Got my paper out the door:

Speaking of new papers, I'm glad to have finally gotten my paper on Privatization and the Law and Economics of Political Advocacy out the door and submitted to law reviews. The paper is available from SSRN, and so is the companion technical paper.

(The companion technical paper is called Privatization, Free-Riding, and Industry-Expanding Lobbying. I definitely encourage you to read the plain-English paper, but I only encourage you to read the technical paper if you want the same idea expressed formally, with math and greek symbols.)

Here's the abstract of the plain-English paper:

A common argument against privatization is that private providers will self-interestedly lobby to increase the size of their market. In this Article, I evaluate this argument, using, as a case study, the argument against prison privatization based on the possibility that the private prison industry will distort the criminal law by advocating for incarceration.

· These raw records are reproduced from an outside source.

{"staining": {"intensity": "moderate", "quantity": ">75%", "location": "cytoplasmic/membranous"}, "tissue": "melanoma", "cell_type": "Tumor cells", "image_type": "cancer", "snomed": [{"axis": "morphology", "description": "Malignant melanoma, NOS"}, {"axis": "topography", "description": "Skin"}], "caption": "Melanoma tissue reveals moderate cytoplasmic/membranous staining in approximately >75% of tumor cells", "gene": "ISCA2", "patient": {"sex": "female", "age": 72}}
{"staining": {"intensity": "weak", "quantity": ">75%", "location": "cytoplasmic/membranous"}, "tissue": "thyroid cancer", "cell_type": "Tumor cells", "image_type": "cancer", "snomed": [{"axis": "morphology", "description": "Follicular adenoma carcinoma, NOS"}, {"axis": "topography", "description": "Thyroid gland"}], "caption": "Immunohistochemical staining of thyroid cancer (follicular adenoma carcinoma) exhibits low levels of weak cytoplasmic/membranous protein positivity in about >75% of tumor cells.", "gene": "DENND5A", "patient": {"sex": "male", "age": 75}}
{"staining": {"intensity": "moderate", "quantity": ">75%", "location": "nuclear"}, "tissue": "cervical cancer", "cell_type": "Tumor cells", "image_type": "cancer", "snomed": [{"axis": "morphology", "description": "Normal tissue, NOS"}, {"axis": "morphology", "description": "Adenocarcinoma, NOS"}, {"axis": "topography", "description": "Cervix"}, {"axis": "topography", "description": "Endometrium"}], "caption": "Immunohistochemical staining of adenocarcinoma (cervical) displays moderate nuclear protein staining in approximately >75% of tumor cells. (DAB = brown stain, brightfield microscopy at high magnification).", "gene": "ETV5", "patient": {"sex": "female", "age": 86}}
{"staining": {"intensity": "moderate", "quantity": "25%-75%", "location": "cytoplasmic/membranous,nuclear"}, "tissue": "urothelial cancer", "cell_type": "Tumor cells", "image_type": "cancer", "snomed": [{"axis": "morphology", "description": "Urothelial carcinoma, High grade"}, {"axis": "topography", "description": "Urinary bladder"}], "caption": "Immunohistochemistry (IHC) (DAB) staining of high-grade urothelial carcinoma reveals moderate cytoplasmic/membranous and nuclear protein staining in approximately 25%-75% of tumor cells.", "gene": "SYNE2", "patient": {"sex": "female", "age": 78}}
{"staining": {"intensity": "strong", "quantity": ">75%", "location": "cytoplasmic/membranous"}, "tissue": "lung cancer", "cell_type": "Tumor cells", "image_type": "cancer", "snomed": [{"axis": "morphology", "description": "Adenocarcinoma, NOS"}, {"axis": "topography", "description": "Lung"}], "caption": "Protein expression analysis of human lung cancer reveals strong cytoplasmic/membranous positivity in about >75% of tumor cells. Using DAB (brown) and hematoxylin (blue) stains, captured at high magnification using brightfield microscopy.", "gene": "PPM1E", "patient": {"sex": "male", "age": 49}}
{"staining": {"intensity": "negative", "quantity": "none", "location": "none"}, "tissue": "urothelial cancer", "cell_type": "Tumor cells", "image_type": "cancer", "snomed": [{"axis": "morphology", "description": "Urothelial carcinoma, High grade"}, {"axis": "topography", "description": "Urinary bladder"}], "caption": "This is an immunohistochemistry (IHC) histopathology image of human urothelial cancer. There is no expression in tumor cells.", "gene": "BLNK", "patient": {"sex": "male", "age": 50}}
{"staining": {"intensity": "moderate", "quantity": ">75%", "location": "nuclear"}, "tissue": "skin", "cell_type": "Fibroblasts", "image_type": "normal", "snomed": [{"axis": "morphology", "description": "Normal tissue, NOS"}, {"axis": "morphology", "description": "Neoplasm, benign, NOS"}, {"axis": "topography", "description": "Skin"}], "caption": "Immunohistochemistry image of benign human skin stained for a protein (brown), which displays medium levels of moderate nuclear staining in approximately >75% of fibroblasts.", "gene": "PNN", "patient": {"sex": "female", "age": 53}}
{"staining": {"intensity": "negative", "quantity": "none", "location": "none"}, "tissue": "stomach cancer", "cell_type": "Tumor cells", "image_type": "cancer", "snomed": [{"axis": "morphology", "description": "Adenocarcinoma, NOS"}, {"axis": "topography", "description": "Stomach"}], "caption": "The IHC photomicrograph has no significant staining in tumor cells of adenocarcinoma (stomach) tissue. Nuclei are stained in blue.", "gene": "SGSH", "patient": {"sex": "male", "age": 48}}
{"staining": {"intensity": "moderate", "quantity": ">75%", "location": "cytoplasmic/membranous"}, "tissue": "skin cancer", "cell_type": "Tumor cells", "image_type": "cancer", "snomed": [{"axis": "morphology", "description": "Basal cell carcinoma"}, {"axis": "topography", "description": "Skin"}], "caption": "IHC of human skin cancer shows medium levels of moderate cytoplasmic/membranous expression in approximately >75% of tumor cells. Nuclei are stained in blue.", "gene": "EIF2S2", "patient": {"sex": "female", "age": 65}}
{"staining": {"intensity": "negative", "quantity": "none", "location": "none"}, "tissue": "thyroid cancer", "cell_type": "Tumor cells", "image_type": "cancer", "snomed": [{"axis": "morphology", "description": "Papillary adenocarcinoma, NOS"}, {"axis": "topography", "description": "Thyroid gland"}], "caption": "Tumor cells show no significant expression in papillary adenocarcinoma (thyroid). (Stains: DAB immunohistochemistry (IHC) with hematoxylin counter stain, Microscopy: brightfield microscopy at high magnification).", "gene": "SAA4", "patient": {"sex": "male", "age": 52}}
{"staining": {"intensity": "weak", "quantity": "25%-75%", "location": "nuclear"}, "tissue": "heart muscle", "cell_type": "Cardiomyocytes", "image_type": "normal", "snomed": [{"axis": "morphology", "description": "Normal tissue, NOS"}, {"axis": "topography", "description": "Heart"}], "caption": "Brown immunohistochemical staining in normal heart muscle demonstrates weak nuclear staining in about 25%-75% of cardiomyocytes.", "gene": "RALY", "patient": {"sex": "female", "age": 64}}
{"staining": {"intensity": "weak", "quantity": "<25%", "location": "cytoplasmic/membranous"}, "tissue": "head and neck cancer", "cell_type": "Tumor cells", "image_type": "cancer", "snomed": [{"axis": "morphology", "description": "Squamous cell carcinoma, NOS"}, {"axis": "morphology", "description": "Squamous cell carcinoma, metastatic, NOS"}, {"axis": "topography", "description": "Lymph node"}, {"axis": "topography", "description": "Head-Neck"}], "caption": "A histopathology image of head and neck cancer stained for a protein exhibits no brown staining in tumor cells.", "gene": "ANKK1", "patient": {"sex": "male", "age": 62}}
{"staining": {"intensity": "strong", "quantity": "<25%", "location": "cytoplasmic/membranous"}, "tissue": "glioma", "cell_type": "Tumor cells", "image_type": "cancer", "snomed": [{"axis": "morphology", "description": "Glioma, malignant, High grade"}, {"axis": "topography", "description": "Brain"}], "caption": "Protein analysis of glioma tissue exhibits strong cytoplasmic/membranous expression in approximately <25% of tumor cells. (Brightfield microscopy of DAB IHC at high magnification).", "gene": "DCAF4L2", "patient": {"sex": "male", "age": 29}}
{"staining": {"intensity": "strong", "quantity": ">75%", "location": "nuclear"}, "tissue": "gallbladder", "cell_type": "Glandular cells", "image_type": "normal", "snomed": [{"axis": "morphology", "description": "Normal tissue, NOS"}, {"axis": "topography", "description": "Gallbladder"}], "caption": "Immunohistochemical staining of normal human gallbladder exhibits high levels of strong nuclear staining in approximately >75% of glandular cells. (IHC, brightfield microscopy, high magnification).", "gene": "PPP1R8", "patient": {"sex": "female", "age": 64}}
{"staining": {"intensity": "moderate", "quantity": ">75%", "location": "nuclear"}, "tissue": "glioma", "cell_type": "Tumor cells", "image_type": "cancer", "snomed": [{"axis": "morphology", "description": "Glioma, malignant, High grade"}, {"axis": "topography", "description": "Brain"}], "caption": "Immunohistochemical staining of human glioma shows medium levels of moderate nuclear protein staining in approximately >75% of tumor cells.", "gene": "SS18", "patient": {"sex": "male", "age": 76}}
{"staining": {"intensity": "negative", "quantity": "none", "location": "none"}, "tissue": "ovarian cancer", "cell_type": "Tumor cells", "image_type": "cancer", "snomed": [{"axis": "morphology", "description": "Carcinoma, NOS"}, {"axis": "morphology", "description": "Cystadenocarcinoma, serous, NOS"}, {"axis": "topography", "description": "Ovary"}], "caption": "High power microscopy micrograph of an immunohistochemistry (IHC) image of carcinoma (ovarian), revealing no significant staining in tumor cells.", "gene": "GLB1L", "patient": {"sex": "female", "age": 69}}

I conclude that there is at present no particular reason to credit this argument. Even without privatization, government agents already lobby for changes in substantive law — in the prison context, for example, public corrections officer unions are active advocates of pro-incarceration policy. Against this background, adding the "extra voice" of the private sector will not necessarily increase either the amount of industry-increasing advocacy or its effectiveness. In fact, privatization may well reduce the industry's political power: Because advocacy is a "public good" for the industry, as the number of independent actors increases, the largest actor's advocacy decreases (since it no longer captures the full benefit of its advocacy) and the smaller actors free-ride off the largest actor's contribution. Under some plausible assumptions, therefore, privatization may actually decrease advocacy, and under different plausible assumptions, the net effect of privatization on advocacy is ambiguous.

The argument that privatization distorts policy by encouraging lobbying is thus unconvincing without a fuller explanation of the mechanics of advocacy.

And I've finally gotten it down to just under 25,000 words. As a former editor of my mother's once said, shortening only makes it better.